ML Platform Engineer

Synthesia Synthesia · Multimodal · EUROPE · Research and Development

ML Platform Engineer at Synthesia, a leading AI video platform. The role focuses on building and operating systems for training, serving, and deploying generative models reliably and efficiently. This includes research infrastructure, production serving systems, and internal tooling, with a growing emphasis on agent-oriented workflows. The role requires a strong generalist with a systems mindset, comfortable working across infrastructure, backend systems, and tooling, with a focus on reliability, scalability, performance, and resource efficiency in complex production environments.

What you'd actually do

  1. Design and improve the platform systems that support model training, evaluation, and production serving.
  2. Build infrastructure and tooling that make ML workloads more reliable, scalable, and cost-efficient.
  3. Develop internal tools and workflows that are easy to operate both by humans and by agents.

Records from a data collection
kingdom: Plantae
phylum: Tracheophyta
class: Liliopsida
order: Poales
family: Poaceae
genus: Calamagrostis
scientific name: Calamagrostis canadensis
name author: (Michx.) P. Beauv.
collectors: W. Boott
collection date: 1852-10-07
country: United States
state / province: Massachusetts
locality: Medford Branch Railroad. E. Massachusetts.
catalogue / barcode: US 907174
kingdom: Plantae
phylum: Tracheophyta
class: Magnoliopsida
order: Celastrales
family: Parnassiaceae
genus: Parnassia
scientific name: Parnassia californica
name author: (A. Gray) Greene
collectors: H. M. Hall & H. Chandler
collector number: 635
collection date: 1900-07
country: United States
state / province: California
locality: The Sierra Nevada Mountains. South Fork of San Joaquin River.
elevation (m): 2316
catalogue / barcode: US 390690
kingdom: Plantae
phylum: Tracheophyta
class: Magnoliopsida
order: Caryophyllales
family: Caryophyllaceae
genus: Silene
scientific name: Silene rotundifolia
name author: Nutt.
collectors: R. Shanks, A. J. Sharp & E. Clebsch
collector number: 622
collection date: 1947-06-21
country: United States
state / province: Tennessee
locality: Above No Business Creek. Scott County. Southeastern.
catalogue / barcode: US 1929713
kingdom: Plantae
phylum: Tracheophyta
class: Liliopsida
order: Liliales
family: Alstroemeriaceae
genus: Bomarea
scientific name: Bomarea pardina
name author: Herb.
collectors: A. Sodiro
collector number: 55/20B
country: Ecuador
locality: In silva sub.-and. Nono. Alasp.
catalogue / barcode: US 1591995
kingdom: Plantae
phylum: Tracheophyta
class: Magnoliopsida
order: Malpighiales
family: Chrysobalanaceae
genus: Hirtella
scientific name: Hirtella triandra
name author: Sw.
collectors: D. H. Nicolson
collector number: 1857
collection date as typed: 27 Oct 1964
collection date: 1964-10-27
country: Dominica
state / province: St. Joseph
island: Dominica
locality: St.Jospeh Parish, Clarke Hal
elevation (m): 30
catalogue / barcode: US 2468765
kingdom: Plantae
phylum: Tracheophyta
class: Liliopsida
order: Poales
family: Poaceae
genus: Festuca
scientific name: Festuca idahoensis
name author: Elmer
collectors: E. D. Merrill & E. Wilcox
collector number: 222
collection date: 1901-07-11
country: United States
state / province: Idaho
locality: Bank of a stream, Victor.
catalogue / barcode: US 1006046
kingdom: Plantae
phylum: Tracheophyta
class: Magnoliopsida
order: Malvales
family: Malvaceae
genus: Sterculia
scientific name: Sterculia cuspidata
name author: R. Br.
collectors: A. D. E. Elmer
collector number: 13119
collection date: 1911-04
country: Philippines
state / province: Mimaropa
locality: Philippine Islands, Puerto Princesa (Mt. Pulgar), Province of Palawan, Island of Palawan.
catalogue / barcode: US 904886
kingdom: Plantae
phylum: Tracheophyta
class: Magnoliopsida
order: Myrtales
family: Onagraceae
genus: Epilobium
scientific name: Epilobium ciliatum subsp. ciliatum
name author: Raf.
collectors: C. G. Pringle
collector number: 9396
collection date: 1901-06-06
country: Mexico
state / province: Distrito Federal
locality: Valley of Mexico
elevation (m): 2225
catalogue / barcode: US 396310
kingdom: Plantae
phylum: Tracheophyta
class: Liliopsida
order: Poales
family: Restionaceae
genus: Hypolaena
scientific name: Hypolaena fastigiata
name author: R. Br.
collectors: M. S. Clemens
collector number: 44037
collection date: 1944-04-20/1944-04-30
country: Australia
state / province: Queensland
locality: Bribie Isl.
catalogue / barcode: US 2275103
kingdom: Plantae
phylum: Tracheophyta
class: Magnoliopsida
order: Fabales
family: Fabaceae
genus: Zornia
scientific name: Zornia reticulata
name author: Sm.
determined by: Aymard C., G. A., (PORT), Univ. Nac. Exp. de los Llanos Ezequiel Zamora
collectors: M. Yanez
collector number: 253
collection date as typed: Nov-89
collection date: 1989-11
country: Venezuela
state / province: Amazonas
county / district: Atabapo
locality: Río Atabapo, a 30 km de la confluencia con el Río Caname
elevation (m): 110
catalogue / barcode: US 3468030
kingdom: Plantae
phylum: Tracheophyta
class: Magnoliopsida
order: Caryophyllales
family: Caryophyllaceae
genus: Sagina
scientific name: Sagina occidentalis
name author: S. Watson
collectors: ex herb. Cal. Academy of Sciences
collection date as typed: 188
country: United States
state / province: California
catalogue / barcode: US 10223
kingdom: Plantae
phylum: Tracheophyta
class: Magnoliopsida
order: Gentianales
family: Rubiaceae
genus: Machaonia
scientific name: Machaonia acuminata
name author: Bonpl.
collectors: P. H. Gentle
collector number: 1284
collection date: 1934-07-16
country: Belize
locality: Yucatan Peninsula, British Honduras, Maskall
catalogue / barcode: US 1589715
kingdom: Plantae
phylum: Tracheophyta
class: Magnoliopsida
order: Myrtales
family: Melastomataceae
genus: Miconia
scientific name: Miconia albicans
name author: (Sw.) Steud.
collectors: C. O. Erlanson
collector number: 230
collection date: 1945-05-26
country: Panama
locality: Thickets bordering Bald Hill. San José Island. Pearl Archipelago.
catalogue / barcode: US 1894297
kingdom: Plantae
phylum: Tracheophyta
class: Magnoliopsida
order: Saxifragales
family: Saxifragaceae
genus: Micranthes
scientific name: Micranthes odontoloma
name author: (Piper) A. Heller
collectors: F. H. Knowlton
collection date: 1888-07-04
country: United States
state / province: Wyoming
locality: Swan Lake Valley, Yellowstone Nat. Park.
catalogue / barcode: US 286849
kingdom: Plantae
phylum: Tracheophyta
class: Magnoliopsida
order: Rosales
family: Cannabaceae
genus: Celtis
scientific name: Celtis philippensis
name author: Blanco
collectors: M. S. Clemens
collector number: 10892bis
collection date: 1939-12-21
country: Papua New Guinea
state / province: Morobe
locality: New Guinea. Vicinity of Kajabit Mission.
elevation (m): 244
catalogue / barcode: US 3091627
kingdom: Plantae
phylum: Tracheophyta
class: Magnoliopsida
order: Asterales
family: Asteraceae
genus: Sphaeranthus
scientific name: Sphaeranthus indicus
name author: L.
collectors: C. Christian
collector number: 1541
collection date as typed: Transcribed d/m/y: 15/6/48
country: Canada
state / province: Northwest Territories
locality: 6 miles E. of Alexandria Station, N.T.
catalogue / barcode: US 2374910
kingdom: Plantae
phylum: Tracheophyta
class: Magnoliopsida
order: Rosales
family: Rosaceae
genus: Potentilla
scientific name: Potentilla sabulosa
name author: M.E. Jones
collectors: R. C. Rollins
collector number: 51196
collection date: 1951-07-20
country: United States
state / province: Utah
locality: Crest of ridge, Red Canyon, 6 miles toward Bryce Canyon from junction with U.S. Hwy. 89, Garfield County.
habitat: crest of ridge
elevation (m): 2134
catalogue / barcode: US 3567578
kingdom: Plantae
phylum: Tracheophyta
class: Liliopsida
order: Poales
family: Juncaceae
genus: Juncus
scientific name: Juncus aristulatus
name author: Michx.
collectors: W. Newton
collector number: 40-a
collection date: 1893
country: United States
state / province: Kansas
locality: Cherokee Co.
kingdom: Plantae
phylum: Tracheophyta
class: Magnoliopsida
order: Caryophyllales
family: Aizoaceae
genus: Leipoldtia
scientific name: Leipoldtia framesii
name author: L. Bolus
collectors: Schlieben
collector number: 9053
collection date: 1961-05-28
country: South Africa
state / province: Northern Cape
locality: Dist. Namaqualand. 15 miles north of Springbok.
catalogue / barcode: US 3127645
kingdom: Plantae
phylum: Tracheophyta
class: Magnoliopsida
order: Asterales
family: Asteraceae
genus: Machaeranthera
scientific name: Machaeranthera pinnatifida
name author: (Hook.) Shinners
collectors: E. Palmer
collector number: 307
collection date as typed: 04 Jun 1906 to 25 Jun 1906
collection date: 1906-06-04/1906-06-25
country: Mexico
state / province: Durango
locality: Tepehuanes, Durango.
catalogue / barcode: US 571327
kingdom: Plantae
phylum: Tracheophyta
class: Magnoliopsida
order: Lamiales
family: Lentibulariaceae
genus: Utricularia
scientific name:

### [TO-DO LIST]
a) List the four qualities that the job posting says the role focuses on in complex production environments.
b) Please recast the rows as a numbered list, starting with the line that contains "determined by: Aymard" and going down to the line that contains "collector number: 1284", with both of those lines included and blank lines left out.

### [ANSWERS GIVEN]
a) Reliability, scalability, performance, resource efficiency

b)
1. determined by: Aymard C., G. A., (PORT), Univ. Nac. Exp. de los Llanos Ezequiel Zamora
2. collectors: M. Yanez
3. collector number: 253
4. collection date as typed: Nov-89
5. collection date: 1989-11
6. country: Venezuela
7. state / province: Amazonas
8. county / district: Atabapo
9. locality: Río Atabapo, a 30 km de la confluencia con el Río Caname
10. elevation (m): 110
11. catalogue / barcode: US 3468030
12. kingdom: Plantae
13. phylum: Tracheophyta
14. class: Magnoliopsida
15. order: Caryophyllales
16. family: Caryophyllaceae
17. genus: Sagina
18. scientific name: Sagina occidentalis
19. name author: S. Watson
20. collectors: ex herb. Cal. Academy of Sciences
21. collection date as typed: 188
22. country: United States
23. state / province: California
24. catalogue / barcode: US 10223
25. kingdom: Plantae
26. phylum: Tracheophyta
27. class: Magnoliopsida
28. order: Gentianales
29. family: Rubiaceae
30. genus: Machaonia
31. scientific name: Machaonia acuminata
32. name author: Bonpl.
33. collectors: P. H. Gentle
34. collector number: 1284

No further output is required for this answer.